9828841097f80b93fc2c599b76432b7c  gffread-gff_to_gtf.stderr
5dd8f21a4faea1f46c48a5ab253749d7  Pver_genome_assembly_v1.0-valid.gff3
c3cc8fb576bcf39dd17b6d229100aa56  Pver_genome_assembly_v1.0-valid.gtf


### Document GffRead program options

In [25]:
%%bash
${gffread} -h

gffread v0.12.7. Usage:
gffread [-g <genomic_seqs_fasta> | <dir>] [-s <seq_info.fsize>] 
 [-o <outfile>] [-t <trackname>] [-r [<strand>]<chr>:<start>-<end> [-R]]
 [--jmatch <chr>:<start>-<end>] [--no-pseudo] 
 [-CTVNJMKQAFPGUBHZWTOLE] [-w <exons.fa>] [-x <cds.fa>] [-y <tr_cds.fa>]
 [-j ][--ids <IDs.lst> | --nids <IDs.lst>] [--attrs <attr-list>] [-i <maxintron>]
 [--stream] [--bed | --gtf | --tlf] [--table <attrlist>] [--sort-by <ref.lst>]
 [<input_gff>] 

 Filter, convert or cluster GFF/GTF/BED records, extract the sequence of
 transcripts (exon or CDS) and more.
 By default (i.e. without -O) only transcripts are processed, discarding any
 other non-transcript features.

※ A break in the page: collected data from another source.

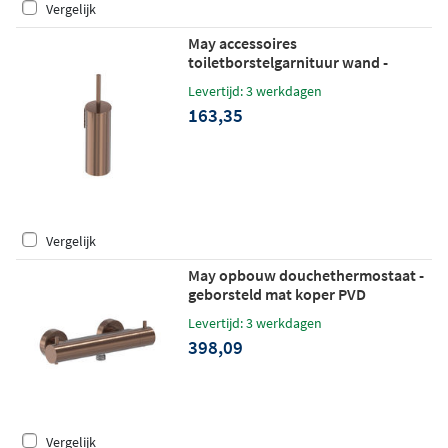
Vergelijk
May accessoires
toiletborstelgarnituur wand -
geborsteld mat koper PVD
Levertijd: 3 werkdagen
163,35
Vergelijk
May opbouw douchethermostaat -
geborsteld mat koper PVD
Levertijd: 3 werkdagen
398,09
Vergelijk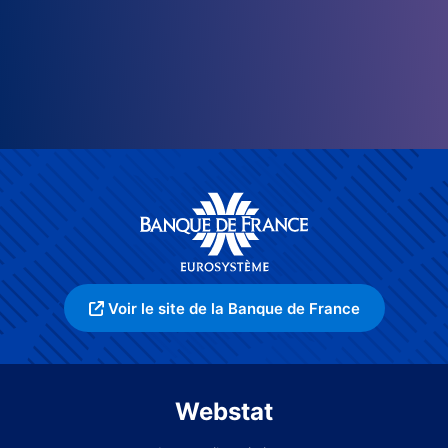
Voir le site de la Banque de France
Webstat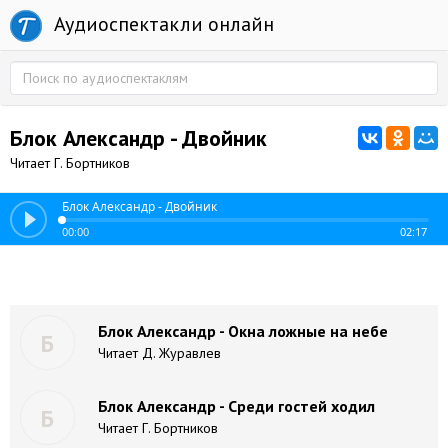
Аудиоспектакли онлайн
Блок Александр - Двойник
Читает Г. Бортников
Блок Александр - Двойник
00:00
02:17
Блок Александр - Окна ложные на небе
Б
Читает Д. Журавлев
Блок Александр - Среди гостей ходил
Б
Читает Г. Бортников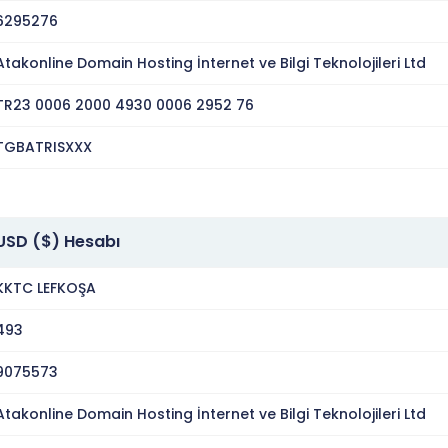
6295276
Atakonline Domain Hosting İnternet ve Bilgi Teknolojileri Ltd
TR23 0006 2000 4930 0006 2952 76
TGBATRISXXX
USD ($) Hesabı
KKTC LEFKOŞA
493
9075573
Atakonline Domain Hosting İnternet ve Bilgi Teknolojileri Ltd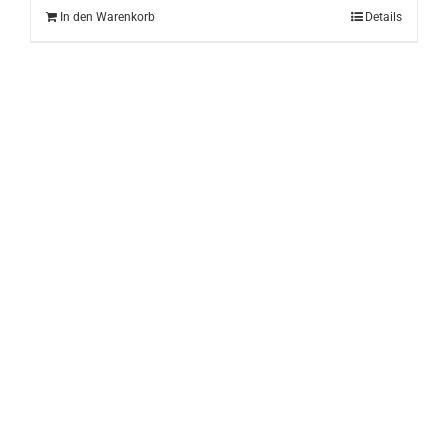
In den Warenkorb
Details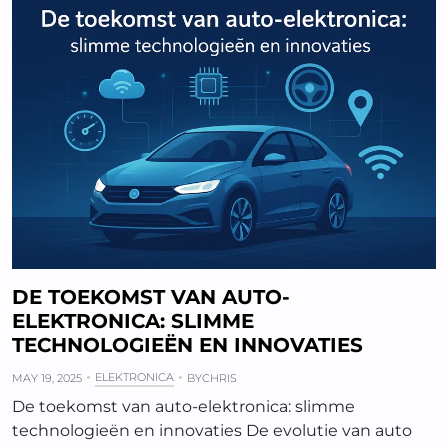
DE TOEKOMST VAN AUTO-
ELEKTRONICA: SLIMME
TECHNOLOGIEËN EN INNOVATIES
ELEKTRONICA
MAY 19, 2025
BY
CHRIS
De toekomst van auto-elektronica: slimme
technologieën en innovaties De evolutie van auto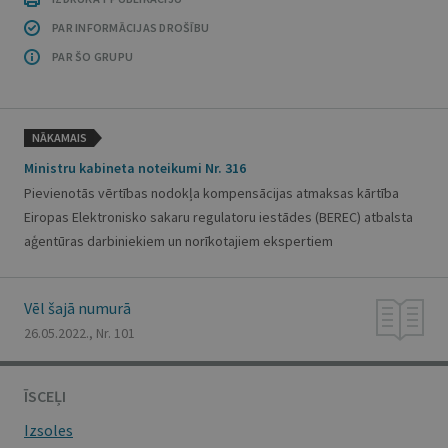
PAR INFORMĀCIJAS DROŠĪBU
PAR ŠO GRUPU
NĀKAMAIS
Ministru kabineta noteikumi Nr. 316
Pievienotās vērtības nodokļa kompensācijas atmaksas kārtība
Eiropas Elektronisko sakaru regulatoru iestādes (BEREC) atbalsta
aģentūras darbiniekiem un norīkotajiem ekspertiem
Vēl šajā numurā
26.05.2022., Nr. 101
ĪSCEĻI
Izsoles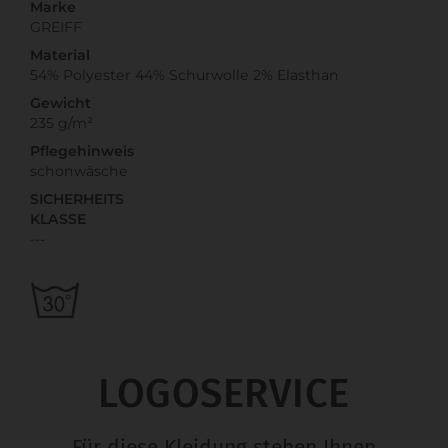
Marke
GREIFF
Material
54% Polyester 44% Schurwolle 2% Elasthan
Gewicht
235 g/m²
Pflegehinweis
schonwäsche
SICHERHEITS
KLASSE
---
LOGOSERVICE
Für diese Kleidung stehen Ihnen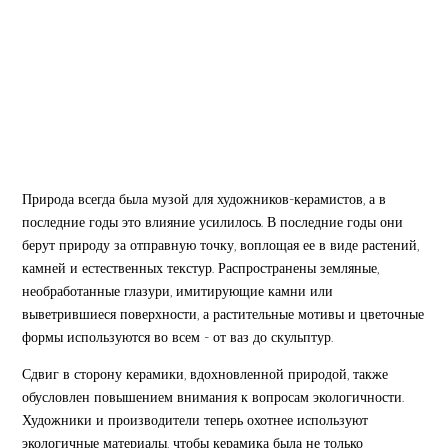
Природа всегда была музой для художников-керамистов, а в
последние годы это влияние усилилось. В последние годы они
берут природу за отправную точку, воплощая ее в виде растений,
камней и естественных текстур. Распространены земляные,
необработанные глазури, имитирующие камни или
выветрившиеся поверхности, а растительные мотивы и цветочные
формы используются во всем - от ваз до скульптур.
Сдвиг в сторону керамики, вдохновленной природой, также
обусловлен повышением внимания к вопросам экологичности.
Художники и производители теперь охотнее используют
экологичные материалы, чтобы керамика была не только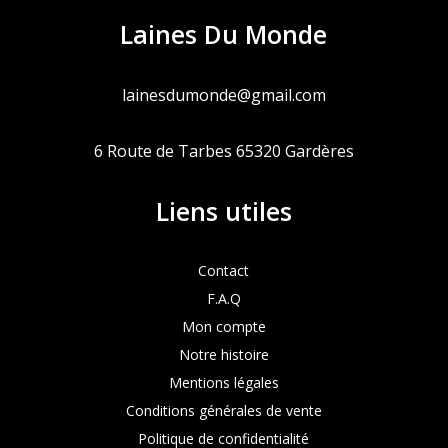
Laines Du Monde
lainesdumonde@gmail.com
6 Route de Tarbes 65320 Gardères
Liens utiles
Contact
F.A.Q
Mon compte
Notre histoire
Mentions légales
Conditions générales de vente
Politique de confidentialité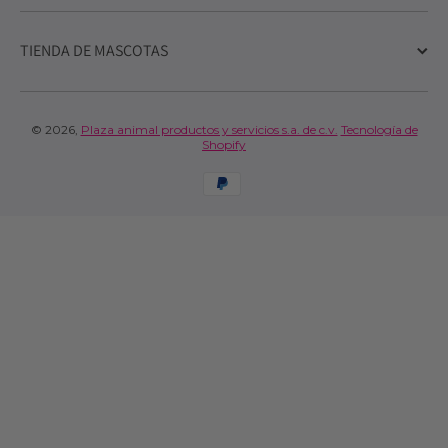
TIENDA DE MASCOTAS
© 2026,
Plaza animal productos y servicios s.a. de c.v.
Tecnología de
Shopify
Formas de pago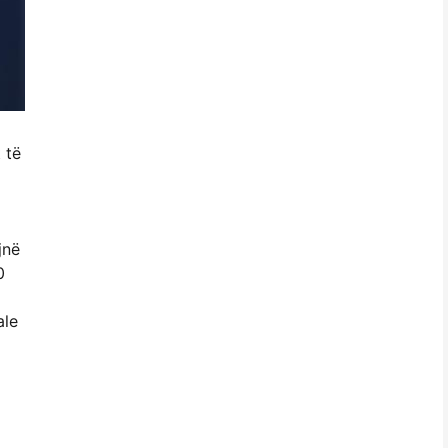
 të
jnë
0
ale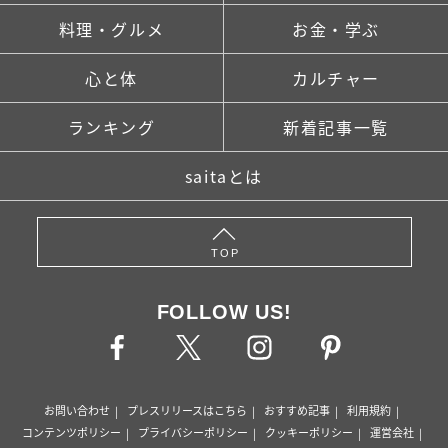
料理・グルメ
お金・学ぶ
心と体
カルチャー
ランキング
新着記事一覧
saitaとは
TOP
FOLLOW US!
お問い合わせ
プレスリリースはこちら
おすすめ記事
利用規約
コンテンツポリシー
プライバシーポリシー
クッキーポリシー
運営会社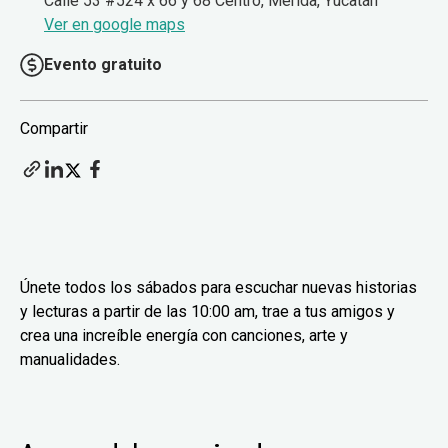
Calle 53 #524 x 66 y 68 Centro, Mérida, Yucatán
Ver en google maps
Evento gratuito
Compartir
Únete todos los sábados para escuchar nuevas historias
y lecturas a partir de las 10:00 am, trae a tus amigos y
crea una increíble energía con canciones, arte y
manualidades.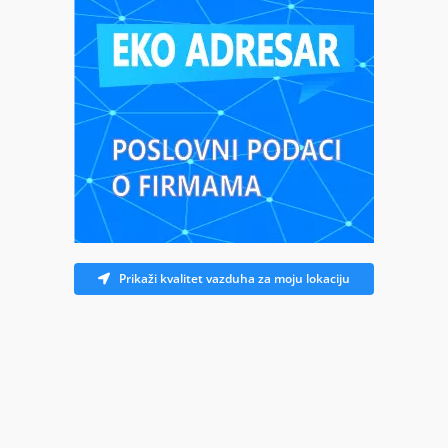
Prikaži kvalitet vazduha za moju lokaciju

Default output is a simplified GFF3 with only
 the basic attributes.
 
Options:
 --ids discard records/transcripts if their IDs are not listed in <IDs.lst>
 --nids discard records/transcripts if their IDs are listed in <IDs.lst>
 -i   discard transcripts having an intron larger than <maxintron>
 -l   discard transcripts

CalledProcessError: Command 'b'${gffread} -h\n'' returned non-zero exit status 1.